If you have them, Printer Points are a great way to quickly match and balance shots or fix a bad white balance. They affect the whole image, not just a tonal range. Used in conjunction with the RGB parade they are very powerful.
What printer points are (taken from the Apple Color manual):
Employed by film printing machines, the printer points system allows color correction to be performed optically, by shining filtered light through the conformed camera negatives to expose an intermediate positive print, in the process creating a single reel of film that is the color-corrected print.

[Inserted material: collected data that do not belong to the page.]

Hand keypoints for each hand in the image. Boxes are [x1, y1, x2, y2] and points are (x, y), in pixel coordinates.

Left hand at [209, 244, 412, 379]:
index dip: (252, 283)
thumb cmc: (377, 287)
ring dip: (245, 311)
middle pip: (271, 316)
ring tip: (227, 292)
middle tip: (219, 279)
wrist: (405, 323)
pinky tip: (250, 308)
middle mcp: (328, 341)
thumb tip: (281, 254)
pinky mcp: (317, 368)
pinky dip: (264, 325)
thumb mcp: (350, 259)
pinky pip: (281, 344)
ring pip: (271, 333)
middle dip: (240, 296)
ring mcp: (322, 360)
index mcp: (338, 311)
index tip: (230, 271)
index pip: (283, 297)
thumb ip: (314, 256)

The process of controlling the color of individual shots and doing scene-to-scene color correction is accomplished using just three controls to individually adjust the amount of red, green, and blue light that exposes the film, using a series of optical filters and shutters.

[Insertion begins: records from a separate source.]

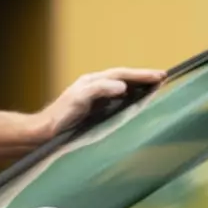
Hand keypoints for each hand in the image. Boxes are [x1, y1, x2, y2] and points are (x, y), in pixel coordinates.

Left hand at [36, 67, 166, 137]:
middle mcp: (94, 86)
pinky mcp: (95, 110)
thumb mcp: (79, 99)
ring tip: (156, 86)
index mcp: (92, 81)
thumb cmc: (60, 116)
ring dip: (138, 86)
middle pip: (124, 78)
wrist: (44, 132)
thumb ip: (99, 89)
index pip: (121, 74)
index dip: (141, 74)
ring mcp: (95, 98)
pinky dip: (130, 98)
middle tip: (164, 77)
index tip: (160, 76)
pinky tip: (137, 103)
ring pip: (122, 87)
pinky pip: (117, 100)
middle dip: (143, 77)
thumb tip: (122, 86)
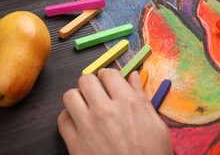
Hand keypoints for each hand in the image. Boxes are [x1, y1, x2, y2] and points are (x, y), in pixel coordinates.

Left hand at [57, 69, 172, 154]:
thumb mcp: (157, 125)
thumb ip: (142, 97)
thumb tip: (134, 77)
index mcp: (128, 104)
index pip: (108, 74)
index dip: (108, 76)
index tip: (108, 80)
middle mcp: (106, 111)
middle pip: (86, 80)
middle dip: (91, 83)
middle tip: (97, 91)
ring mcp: (88, 128)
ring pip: (70, 96)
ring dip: (78, 98)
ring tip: (85, 105)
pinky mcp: (76, 145)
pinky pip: (62, 120)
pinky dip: (68, 118)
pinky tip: (79, 123)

Each of the Red, Green, and Blue parameters is adjusted in discrete increments called printer points (with each point being a fraction of an ƒ-stop, the scale used to measure film exposure). Color implements a standard system employing a total range of 50 points for each channel, where point 25 is the original neutral state for that color channel. Technically speaking, each point represents 1/4 of an ƒ-stop of exposure (one ƒ-stop represents a doubling of light). Each full stop of exposure equals 12 printer points.

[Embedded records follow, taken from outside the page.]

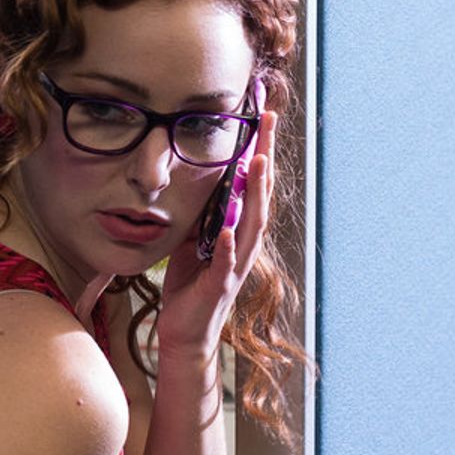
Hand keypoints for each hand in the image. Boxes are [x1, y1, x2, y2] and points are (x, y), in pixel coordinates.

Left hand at [155, 109, 277, 367]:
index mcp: (239, 232)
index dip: (260, 153)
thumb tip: (202, 180)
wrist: (185, 334)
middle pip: (261, 197)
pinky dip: (227, 248)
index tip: (265, 120)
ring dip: (255, 194)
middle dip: (265, 159)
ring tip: (257, 163)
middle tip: (269, 124)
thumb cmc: (190, 286)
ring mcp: (234, 267)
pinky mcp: (217, 288)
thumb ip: (203, 212)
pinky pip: (225, 265)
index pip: (254, 187)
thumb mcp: (192, 239)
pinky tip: (227, 230)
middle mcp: (244, 246)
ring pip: (251, 226)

Here’s why these are so great: since they affect the whole image (not a tonal range), they are fantastic for fixing bad white balance, which also generally affects the whole image. During my internship at EFILM, the colorists would have their color assistants go though the show before them, balancing and matching shots (essentially doing a rough primary correction) using only printer points. That way the assistant didn’t get carried away with the complexity of the correction and didn’t take up a lift/gamma/gain corrector that the colorist might need later. They also had great keyboard shortcuts mapped to the controls like this:
If you can map custom keyboard controls in your software, give this a try. It’s a super speedy way to balance, especially if you don’t have a panel. If you do have a panel, look around. Printer Points are probably on a pot (knob) somewhere.
Here’s an example of the shot I corrected yesterday, but using printer points instead. In my opinion, it’s a cleaner balance:
02/15/2011, 2:28 pm
Hi Aaron,
I tried to customize the keyboard on Apple Color and couldn’t find it.
Is Apple Color customizable to the Printer Points? If positive, how can I map it?
Thank you!
02/17/2011, 8:24 pm
Sadly, you can’t customize keys for Apple Color. This tip is from a Autodesk Lustre setup that had these keys mapped.
02/17/2011, 8:57 pm
:S
All right, I’ll wait untill I make money and buy some nice control surface! ;)
thanks for the answer!
10/03/2013, 5:50 pm
Resolve has printer points in Log mode – ctrl + Alt + ‘ or in the top menu > color option is near the bottom.
10/03/2013, 10:21 pm
You know, I’m actually going to be writing a post about that soon :)
10/08/2013, 4:10 pm
This is in fact a great tool! I couldn’t work without them in Lustre :)
11/15/2013, 4:30 am
thanks for your blog. It helped me a lot!
I would like too see printer lights controls in Resolve like the ones in Mistika. It’s far more useble. You can adjust black and white points independently so it’s easier to balance the shots. Overall I think that Mistika is the best cc tool on the market but it’s too expensive.